Por F..., mulher do réu, declarou que nunca pediram o livro de revisões ao marido nem nunca falaram da quilometragem do carro, a não ser posteriormente à venda, quando o gerente da autora telefonou ao seu marido a dar conta de que a quilometragem do carro estava alterada.

Mais referiu que o réu não percebe de mecânica e questionada porque motivo o mesmo prescindiu da garantia do carro disse que “são burrices que se fazem, pensava que o carro estava bom”.

Por último, a testemunha G..., pessoa a quem o réu adquiriu o veículo em causa, disse que quando o importou de França, este tinha “cento e tal mil kms”, o que concretizou em 110/112 mil.

Não se lembra se o veículo vinha acompanhado do livro de revisões, nem se recorda se alguém da autora lhe ligou a perguntar a quilometragem do carro mas que o réu, posteriormente, lhe disse que o carro tinha mais quilometragem do que a que indicava e que “já não queria o carro”.

Vendeu-o ao réu sem garantia, em função do que lhe fez um desconto de cerca de 4.000 mil euros, o que o levou a pensar que o réu percebia de mecânica.

Questionado acerca do desconto efectuado na venda ao réu, referiu que foi por o ter vendido sem garantia, mas não deu explicação convincente para tão grande desconto, quando confrontado com a afirmação que fez de que o carro aparentava não ter problemas e ter sido inspeccionado recentemente, obtendo matrícula portuguesa.

 

Analisando criticamente todos estes depoimentos e tendo, também, por referência a fundamentação dada pela M.ma Juiz para a formação da sua convicção acerca da factualidade dada por apurada, somos de opinião que o recurso interposto, no que toca à matéria de facto, é de improceder.

Efectivamente, só se concebe que o réu compre dois carros usados (e para mais importados) prescindindo da legal garantia, por ter conhecimentos de automóveis e da respectiva mecânica, através da simples visualização e experimentação dos mesmos.

-=-=-

• [Tarefa]: Prossiga o excerto da decisão judicial sobre a venda do carro com a quilometragem alterada, começando logo após a última frase apresentada.

-=-=-

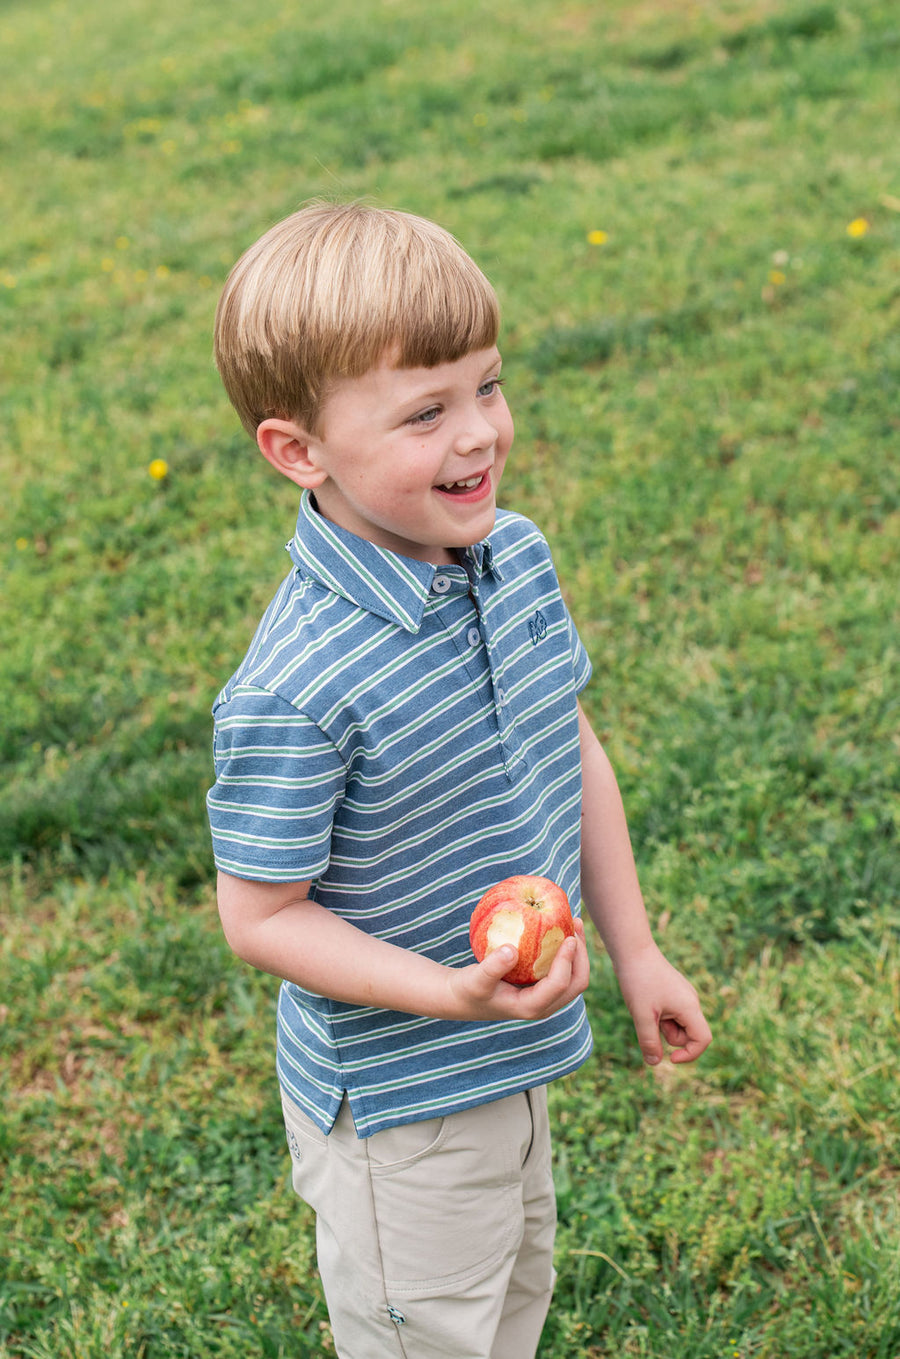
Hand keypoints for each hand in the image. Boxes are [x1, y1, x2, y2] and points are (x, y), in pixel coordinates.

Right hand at [444, 918, 589, 1021]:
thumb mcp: (475, 979)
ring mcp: (546, 998)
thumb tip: (511, 950)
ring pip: (575, 977)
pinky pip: (564, 969)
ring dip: (578, 951)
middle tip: (575, 923)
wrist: (463, 997)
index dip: (567, 961)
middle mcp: (544, 1005)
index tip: (568, 937)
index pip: (559, 985)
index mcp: (531, 1007)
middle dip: (582, 954)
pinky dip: (567, 950)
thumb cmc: (468, 988)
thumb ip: (491, 967)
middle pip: (576, 983)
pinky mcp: (543, 987)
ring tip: (574, 921)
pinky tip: (560, 927)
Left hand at [614, 942, 711, 1065]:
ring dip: (662, 1025)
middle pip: (689, 1034)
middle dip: (670, 1036)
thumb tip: (654, 1063)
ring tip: (646, 1007)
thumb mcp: (642, 1015)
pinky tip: (645, 1002)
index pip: (703, 1040)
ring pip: (677, 1024)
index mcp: (689, 1007)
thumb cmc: (638, 980)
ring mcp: (683, 996)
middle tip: (650, 1020)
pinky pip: (670, 1013)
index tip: (670, 1058)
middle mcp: (691, 1001)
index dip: (690, 1054)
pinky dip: (659, 1016)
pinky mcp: (673, 992)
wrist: (632, 950)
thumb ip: (649, 1041)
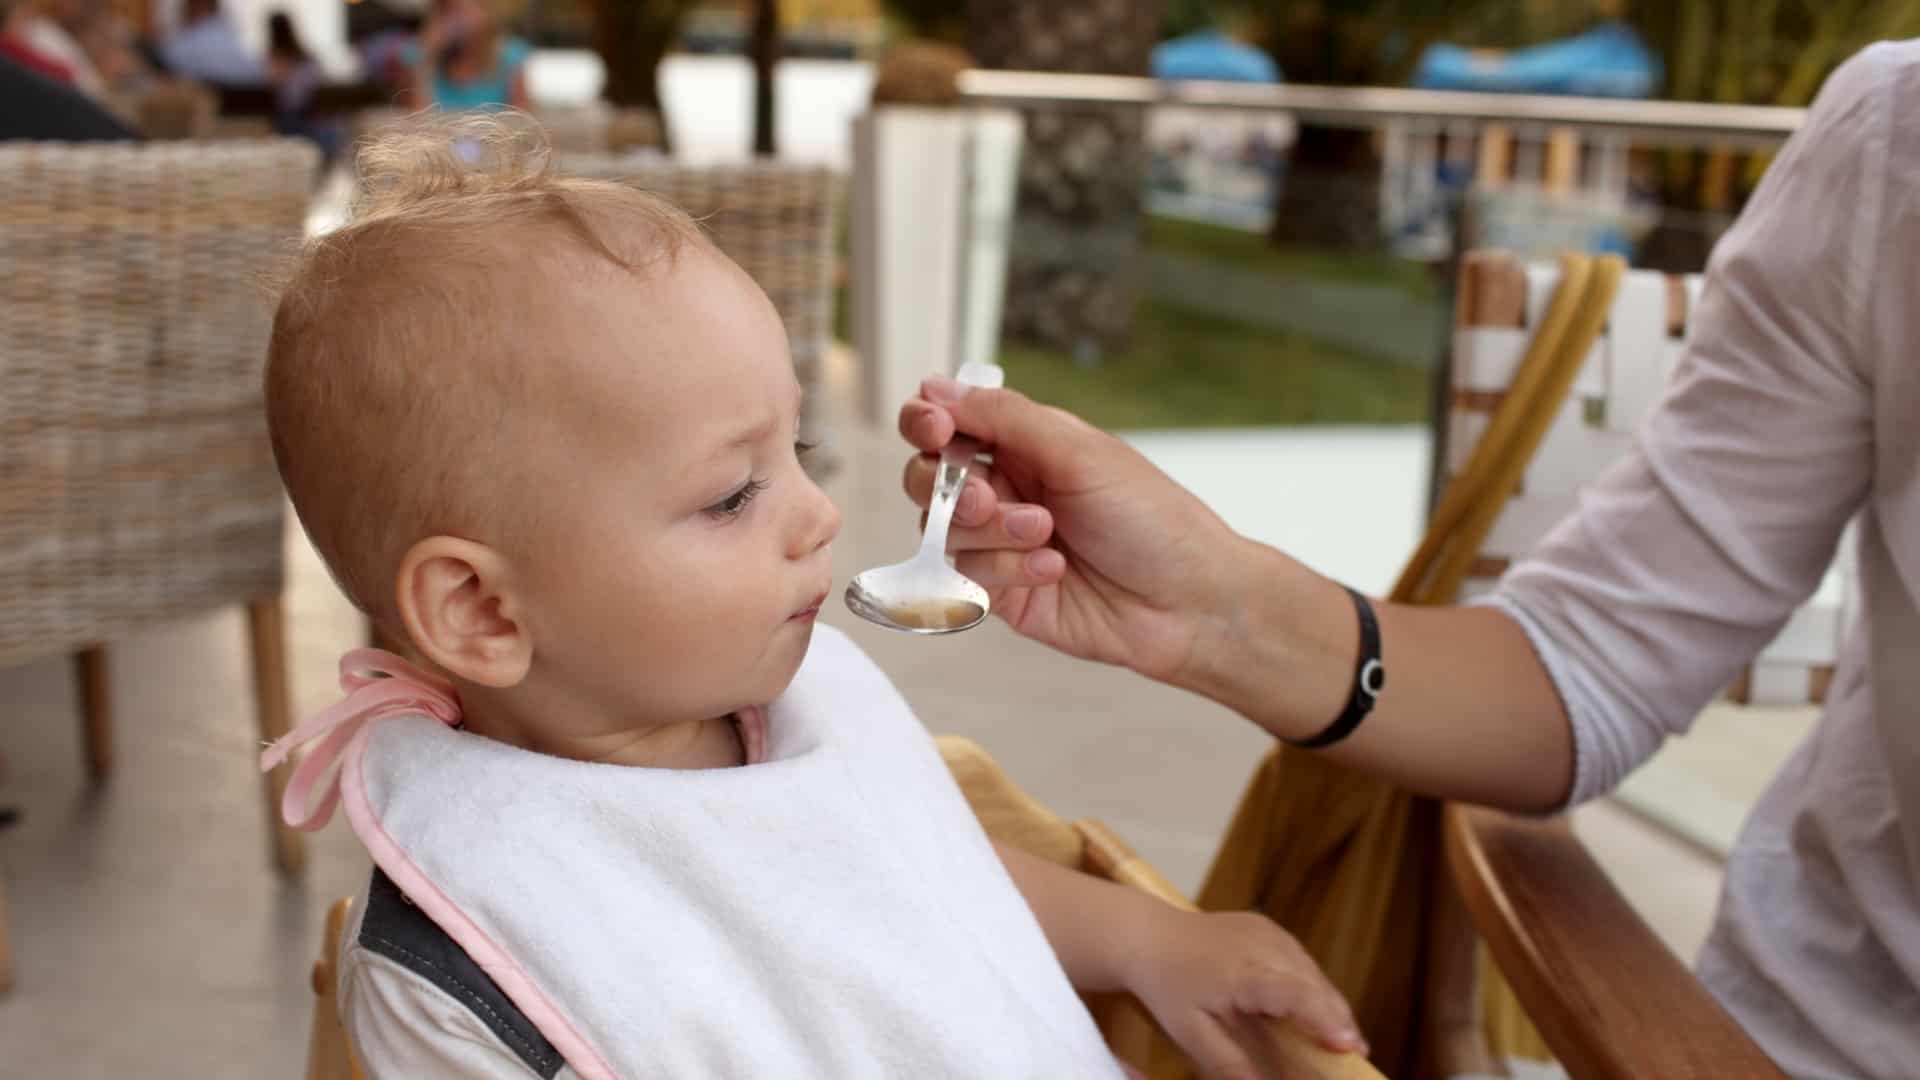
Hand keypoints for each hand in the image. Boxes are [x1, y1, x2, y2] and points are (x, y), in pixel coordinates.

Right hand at [899, 377, 1251, 685]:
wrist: (1188, 603)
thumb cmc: (1153, 519)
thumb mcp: (1079, 452)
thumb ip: (1004, 417)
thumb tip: (938, 386)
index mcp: (1025, 444)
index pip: (948, 422)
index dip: (926, 422)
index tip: (935, 429)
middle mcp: (1007, 489)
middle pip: (927, 477)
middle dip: (948, 486)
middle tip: (985, 498)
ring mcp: (1001, 543)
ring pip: (943, 530)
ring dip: (991, 532)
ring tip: (1046, 536)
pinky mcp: (1002, 593)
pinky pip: (966, 577)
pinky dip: (1005, 571)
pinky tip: (1052, 571)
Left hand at [1128, 908, 1366, 1078]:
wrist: (1149, 936)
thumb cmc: (1167, 986)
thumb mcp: (1190, 1033)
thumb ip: (1229, 1064)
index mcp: (1241, 971)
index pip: (1293, 992)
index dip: (1323, 1018)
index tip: (1347, 1045)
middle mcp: (1262, 945)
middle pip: (1314, 984)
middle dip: (1338, 1020)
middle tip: (1353, 1055)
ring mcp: (1268, 933)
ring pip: (1313, 973)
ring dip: (1328, 1005)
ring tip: (1338, 1039)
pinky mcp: (1269, 930)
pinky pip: (1301, 963)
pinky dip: (1311, 988)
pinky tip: (1312, 1012)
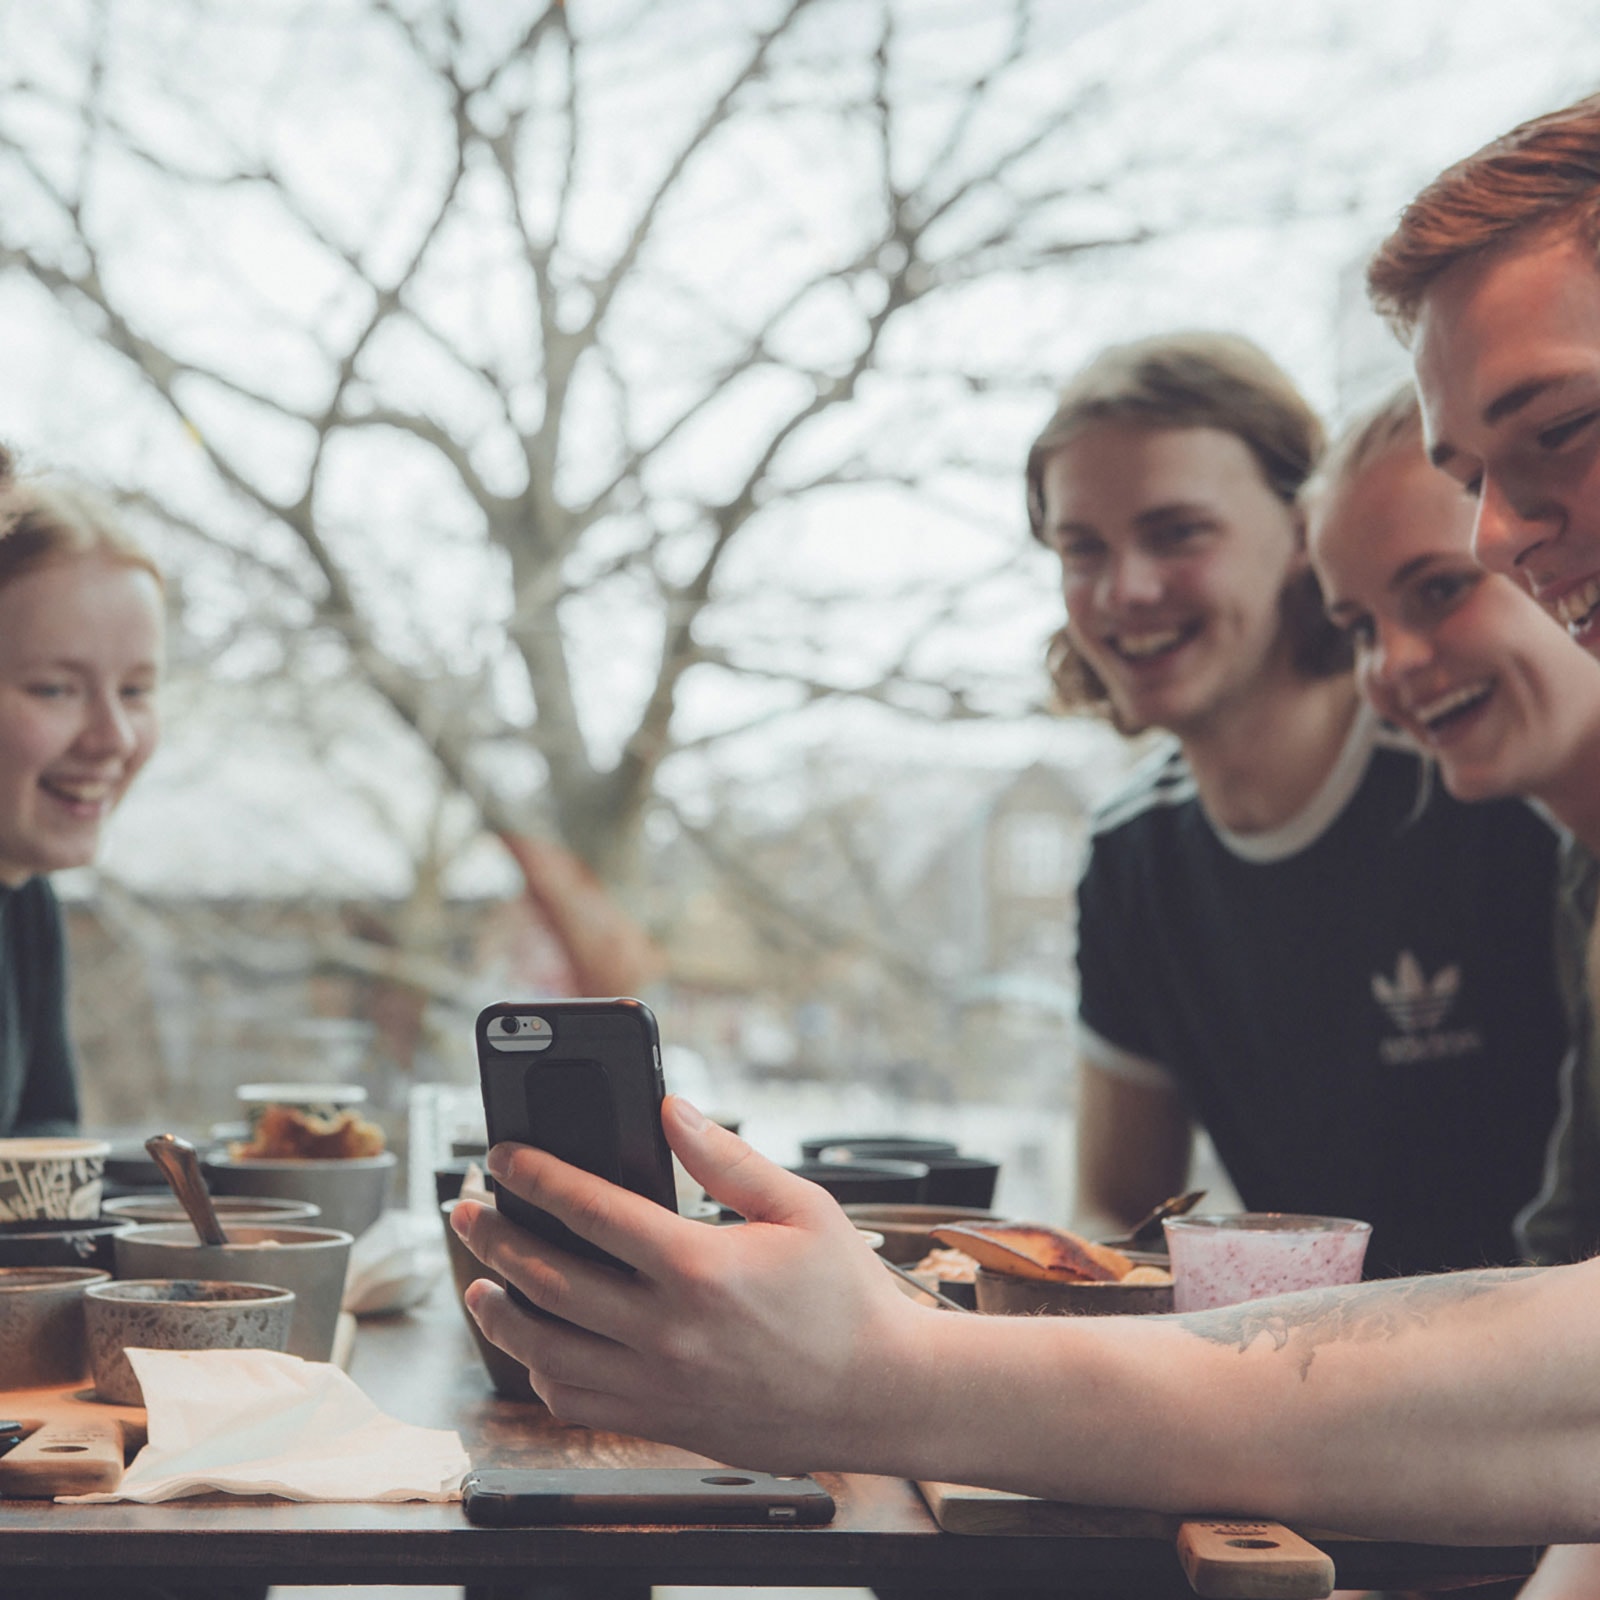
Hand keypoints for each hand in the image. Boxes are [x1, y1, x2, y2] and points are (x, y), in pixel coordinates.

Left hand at [450, 1095, 928, 1469]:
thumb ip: (726, 1157)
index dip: (535, 1175)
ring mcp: (659, 1385)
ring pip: (544, 1349)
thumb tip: (669, 1110)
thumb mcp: (801, 1207)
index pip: (589, 1210)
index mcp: (698, 1267)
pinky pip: (575, 1403)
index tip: (503, 1155)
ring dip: (498, 1310)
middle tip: (467, 1209)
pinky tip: (538, 1344)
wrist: (881, 1395)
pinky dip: (541, 1371)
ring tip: (481, 1281)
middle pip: (546, 1278)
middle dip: (493, 1235)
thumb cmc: (847, 1298)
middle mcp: (667, 1331)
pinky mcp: (663, 1423)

-=-=-

• [Resposta]:
Só concluindo que o poderia fazer sem grandes riscos é que o réu poderia prescindir da garantia, o que implica que “soubesse o que estava a fazer”, para mais, tendo-o feito em relação aos dois Mercedes referidos nos autos.

Daí que também é plausível que após algum uso, o réu viesse a ter a forte convicção de que a quilometragem do carro era superior à indicada, o que motivou que, logo um mês após a compra se tenha querido livrar dele.

De resto, essa é a versão que se coaduna com o que disse a testemunha G...: o réu referiu-lhe, após lho ter comprado, que o carro tinha mais quilómetros e que já não o queria.

Só um motivo muito forte (para o que não releva a versão da mulher do réu acerca da dificuldade de estacionar, dada a volumetria do carro, se não fora num sítio noutro o faria) justificaria que o réu tivesse esse carro em seu poder durante tão pouco tempo, até porque, numa situação de normalidade, antes de se comprar um carro, as pessoas pensarão bem acerca do que querem (e podem, algumas!) comprar, pelo que não se vislumbra outra razão que não a suspeita de que o veículo tinha mais quilometragem do que aquela que indicava.

Também é nesta linha que se entende o comportamento do réu relativamente ao livro de revisões.

É perfeitamente plausível que a autora quisesse ver o livro de revisões, a fim de controlar a quilometragem e estado do carro em causa, designadamente porque se tratava de um veículo usado e importado.

Pelo que se compreende que o réu quisesse dar a entender que possuía tal livro e assim poderia demonstrar as reais características da viatura em causa, nomeadamente a nível da quilometragem percorrida e respectiva manutenção, prometendo entregá-lo, mas sem que o tenha feito e, assim, conseguindo fazer o negócio.

Por outro lado, também não se percebe que a testemunha G... tivesse tão presente a quilometragem do carro quando o importou mas que não se recordasse se o mesmo vinha acompanhado do livro de revisões.

Por último, a questão do pagamento/facturação, a que alude o réu, é irrelevante.

Uma vez que os montantes não haviam sido efectivamente pagos, face ao acordo existente entre a proprietária do jeep e a autora: o jeep só seria pago depois da venda do Mercedes, dado que a autora ainda deu dinheiro ao réu, pela razão constante da al. G) dos factos provados, a facturação entre as empresas retrata o “deve e haver” entre uma e outra, de acordo com as quantias envolvidas.

Pelo que, não vemos razões para alterar o juízo crítico que da prova fez a M.ma Juiz de 1.ª instância, mantendo-se as respostas que ali mereceram os quesitos em causa.

Assim e face ao exposto, improcede o presente recurso, no que toca à matéria de facto dada como provada, ficando, como tal a constar a que assim foi considerada na sentença recorrida.

B. Se deve improceder a acção, por inexistir qualquer comportamento fraudulento por parte do ora recorrente, tanto nas negociações como na conclusão do ajuizado negócio.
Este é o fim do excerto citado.